Ruangan sebelah tiba-tiba menjadi ramai satu jam kemudian. Chu Feng dapat merasakan adanya perubahan tingkat energi di udara. Ini adalah pertanda kedatangan seorang raja. Selain itu, ruangan itu juga dipenuhi dengan sorak sorai dan tawa. Dua orang di ruangan sebelah menyambut kedatangan Xia Lan.
Tak lama kemudian, tawa itu mereda, dan Xia Lan mulai berbicara. Suaranya terdengar seperti dentingan lonceng raksasa. Seluruh istana bergetar saat dia berbicara.
“Sebelum kita minum, aku ingin tahu apakah Chu Feng ada di kota ini?” tanya Xia Lan.
“Ya, dia baru saja kembali ke kota,” jawab Ma Kuo.
“Oh, baiklah kalau begitu. Sekarang, dengarkan aku. Kakakku sangat tertarik pada orang ini, jadi aku butuh kalian berdua untuk membuat rencana agar Chu Feng mau menemui kakakku!” kata Xia Lan.
“Sekarang, maafkan saya karena bertanya, apa yang ingin dilakukan saudaramu dengannya?” tanya Qi Teng.
Bibir Xia Lan sedikit terangkat membentuk senyum lembut. “Kakakku sudah mendengar kabar tentang dia. Konon Chu Feng memiliki beberapa keterampilan yang cukup luar biasa serta ego yang sangat tinggi. Tipe orang seperti ini selalu menjadi favorit kakakku, jadi dia ingin tahu seberapa terampil dia sebenarnya, lalu dia bisa memutuskan apakah egonya yang terlalu tinggi itu beralasan. Oh, ngomong-ngomong, kau tidak keberatan jika kakakku secara tidak sengaja membunuhnya dalam pertarungan, kan?”
“Hmm…” Keduanya tampak sangat terkejut. Meskipun mereka pernah melontarkan beberapa komentar pedas tentang Chu Feng sebelumnya, mereka masih cukup tercengang dengan apa yang dikatakan Xia Lan.
“Ada apa? Oh, ayolah, sungguh? Kakakmu, Qi Sheng, sudah menyatakan dengan lantang dan jelas bahwa dia ingin si Iblis Chu itu mati kali ini, jadi kenapa kalian berdua ragu-ragu sekarang?!” Xia Lan tampak agak sinis mendengarnya.

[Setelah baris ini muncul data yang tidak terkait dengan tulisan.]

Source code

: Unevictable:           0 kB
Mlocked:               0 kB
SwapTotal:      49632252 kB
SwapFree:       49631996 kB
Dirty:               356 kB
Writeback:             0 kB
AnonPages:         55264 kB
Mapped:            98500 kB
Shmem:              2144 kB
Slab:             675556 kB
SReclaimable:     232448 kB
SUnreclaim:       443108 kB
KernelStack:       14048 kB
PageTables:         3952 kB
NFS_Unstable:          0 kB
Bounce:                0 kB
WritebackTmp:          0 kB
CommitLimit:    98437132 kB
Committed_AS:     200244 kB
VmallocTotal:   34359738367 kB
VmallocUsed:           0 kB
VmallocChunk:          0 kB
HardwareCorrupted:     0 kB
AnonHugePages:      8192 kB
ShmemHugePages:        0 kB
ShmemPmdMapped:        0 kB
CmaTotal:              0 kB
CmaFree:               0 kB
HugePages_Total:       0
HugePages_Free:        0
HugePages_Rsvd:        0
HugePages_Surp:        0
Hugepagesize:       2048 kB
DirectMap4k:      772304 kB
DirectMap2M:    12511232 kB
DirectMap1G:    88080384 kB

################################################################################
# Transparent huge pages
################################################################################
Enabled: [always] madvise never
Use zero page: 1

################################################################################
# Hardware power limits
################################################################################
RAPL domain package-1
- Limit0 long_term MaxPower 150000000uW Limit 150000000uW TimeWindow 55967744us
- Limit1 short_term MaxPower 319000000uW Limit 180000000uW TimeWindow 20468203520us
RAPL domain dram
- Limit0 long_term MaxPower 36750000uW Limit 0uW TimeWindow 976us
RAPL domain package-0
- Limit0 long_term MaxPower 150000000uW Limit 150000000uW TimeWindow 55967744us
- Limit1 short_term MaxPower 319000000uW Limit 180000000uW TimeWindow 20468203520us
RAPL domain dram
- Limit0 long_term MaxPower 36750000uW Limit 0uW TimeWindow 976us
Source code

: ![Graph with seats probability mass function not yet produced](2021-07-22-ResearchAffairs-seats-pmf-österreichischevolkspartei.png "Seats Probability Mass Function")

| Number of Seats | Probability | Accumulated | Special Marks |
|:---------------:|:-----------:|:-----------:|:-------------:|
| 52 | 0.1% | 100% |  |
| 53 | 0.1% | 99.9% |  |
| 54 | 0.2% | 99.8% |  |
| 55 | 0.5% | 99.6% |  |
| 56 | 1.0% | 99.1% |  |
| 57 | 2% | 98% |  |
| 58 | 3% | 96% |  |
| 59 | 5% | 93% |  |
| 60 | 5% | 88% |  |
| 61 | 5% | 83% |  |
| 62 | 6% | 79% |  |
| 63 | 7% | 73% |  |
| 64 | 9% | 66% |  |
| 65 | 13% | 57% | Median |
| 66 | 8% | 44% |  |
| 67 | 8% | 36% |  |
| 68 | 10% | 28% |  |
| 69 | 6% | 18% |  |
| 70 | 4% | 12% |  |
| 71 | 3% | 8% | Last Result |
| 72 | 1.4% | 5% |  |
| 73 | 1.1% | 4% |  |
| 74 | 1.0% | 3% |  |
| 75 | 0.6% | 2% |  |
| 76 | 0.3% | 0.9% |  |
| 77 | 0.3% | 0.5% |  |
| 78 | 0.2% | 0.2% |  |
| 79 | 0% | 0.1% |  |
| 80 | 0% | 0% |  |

“Tentu, tentu! Tentu saja, kami juga sangat ingin menyaksikan penampilan penuh bakat kakakmu. Kami akan mewujudkannya secepat mungkin!” kata Qi Teng sambil menggertakkan giginya. Jika itu ide kakaknya, lalu bagaimana mungkin dia tidak ingin menyaksikan kematian Chu Feng?
…
[1] (Dalam cerita rakyat Tiongkok, istana Raja Naga (龍宮) adalah istana bawah laut milik Raja Naga, raja laut. Tergantung pada versi legendanya, istana ini dibangun dari karang merah dan putih, atau dari kristal padat. Penghuni istana adalah keluarga dan pelayan Raja Naga, yang merupakan penduduk laut. Dalam beberapa legenda, di setiap empat sisi istana terdapat musim yang berbeda, dan satu hari di istana sama dengan satu abad di luar batasnya.)